I look forward to reading the new BFO ISO version, particularly as it applies to temporalized relations. The “RO” ontology, as far as I can remember, always was considered an interim solution for BFO 2 temporalized relations. I am a bit wary of the decision to continue using the “RO” ontology as part of BFO 2. In fairness, I have not viewed the latest incarnation of the “RO” ontology, but I’ve seen plenty of references to past versions indicating it is not a “best fit” for BFO.
With respect to OWL, given RDF is built upon a two-tuple atomic data structure (i.e., the ‘subject-predicate-object’ construct, which itself is a pattern imposed upon a mathematically underlying directed graph) and whereas BFO universals follow a realist ontological perspective, whereby its Continuants are ‘time-indexed’ and its Occurrents are inherently time-dependent, the RDF(/OWL) two-tuple construct fails to model reality directly. That is “time” is a key factor in reality.

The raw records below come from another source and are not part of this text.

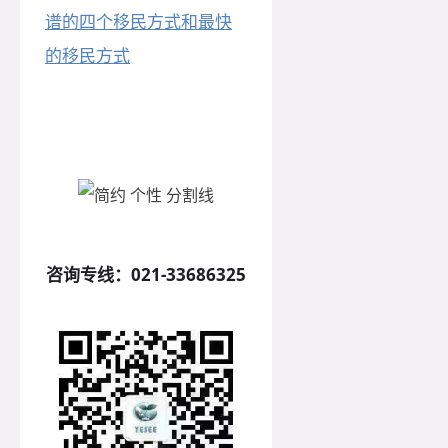
谱的四个移民方式和最快
的移民方式
咨询专线：
021-33686325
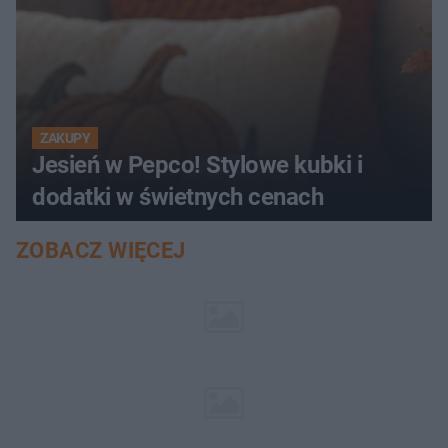
ZAKUPY
Jesień w Pepco! Stylowe kubki i
dodatki w świetnych cenach
ZOBACZ WIĘCEJ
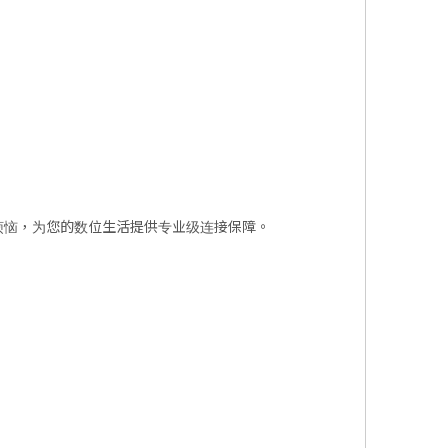
烦恼，为您的数位生活提供专业级连接保障。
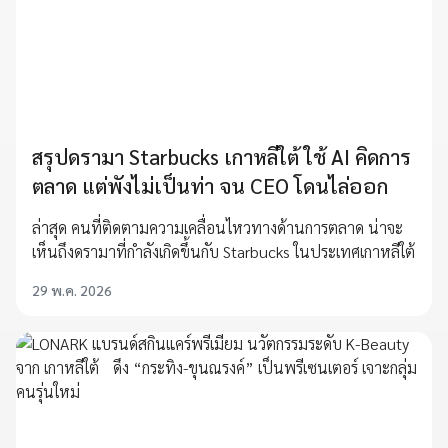
สรุปดรามา Starbucks เกาหลีใต้ ใช้ AI คิดการ
ตลาด แต่พังไม่เป็นท่า จน CEO โดนไล่ออก
ล่าสุด คนที่ติดตามความเคลื่อนไหวทางด้านการตลาด น่าจะ
เห็นถึงดรามาที่กำลังเกิดขึ้นกับ Starbucks ในประเทศเกาหลีใต้
29 พ.ค. 2026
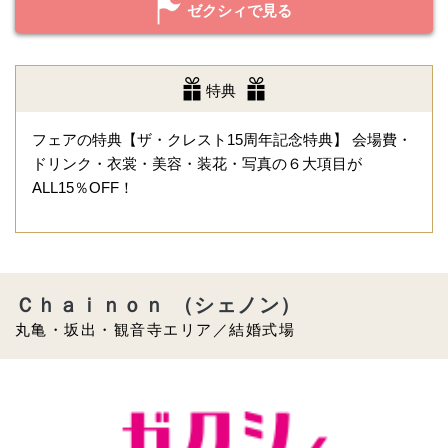
ゼクシィで見る
特典
フェアの特典【ザ・クレスト15周年記念特典】 会場費・
ドリンク・衣裳・美容・装花・写真の６大項目が
ALL15％OFF！
Ｃｈａｉｎｏｎ （シェノン）
丸亀・坂出・観音寺エリア／結婚式場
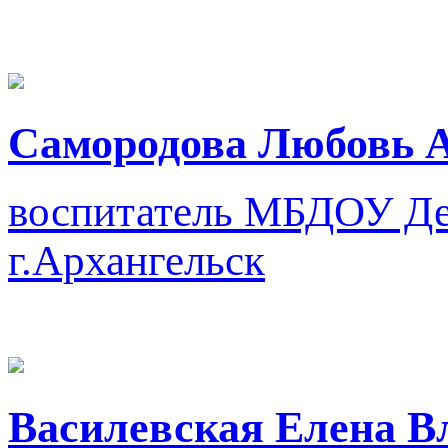
Самородова Любовь 
воспитатель
МБДОУ Дет
г.Архангельск
Василевская Елена В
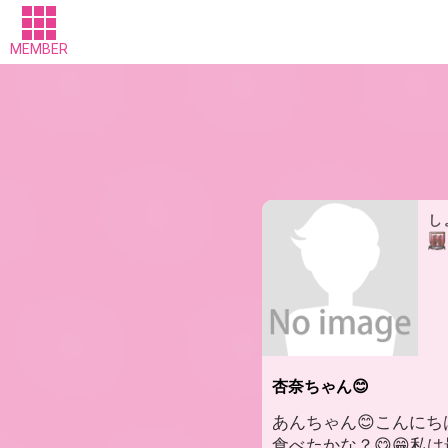
MEMBER
し
杏奈ちゃん😊
あんちゃん😊こんにち
食べたかな？😋😁私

Ideally, a machine-consumable atomic data structure would innately address time, since our reality does not exist without it. Therefore, real temporal constraints, as in “John is now 27 years old”, have to account for temporal artifacts in roundabout ways. For instance, one can place John’s age behind an OWL B-node implemented as a Datatype Property Restriction. However, this temporal artifact is not publicly exposed, because a B-node’s identifier does not resolve to an IRI; its identifier is generated by an OWL modeling tool, and, therefore, is not directly accessible over the World Wide Web (see https://www.w3.org/TR/rdf11-concepts/#section-blank-nodes). This seems contradictory to the original Open World Assumption of the “web”, because such a node must be explicitly asserted as fact.
Then, of course, we must consider the trans-ontological temporal relationships that exist between universals on the BFO Continuant side (the 3D Perspectivalist view of reality) with the BFO Occurrent side (the 4D Perspectivalist view of reality). For example, given the aforementioned RDF/OWL data structure constraint, how can one best model an Object – Process specific dependence relation, both at the “universal” level and at the “particular” level? For example, to say that a Process particular specifically depends upon one or more Object particulars, requires either a temporal instant or a temporal range within which the Object particular(s) participate in the process, and the temporal component, if a range, can be either contiguous or discontiguous.
> For an introduction see the tutorial videos here…
Unfortunately, the audio is very poorly recorded. I’d love to give the video a view once the audio issue is rectified.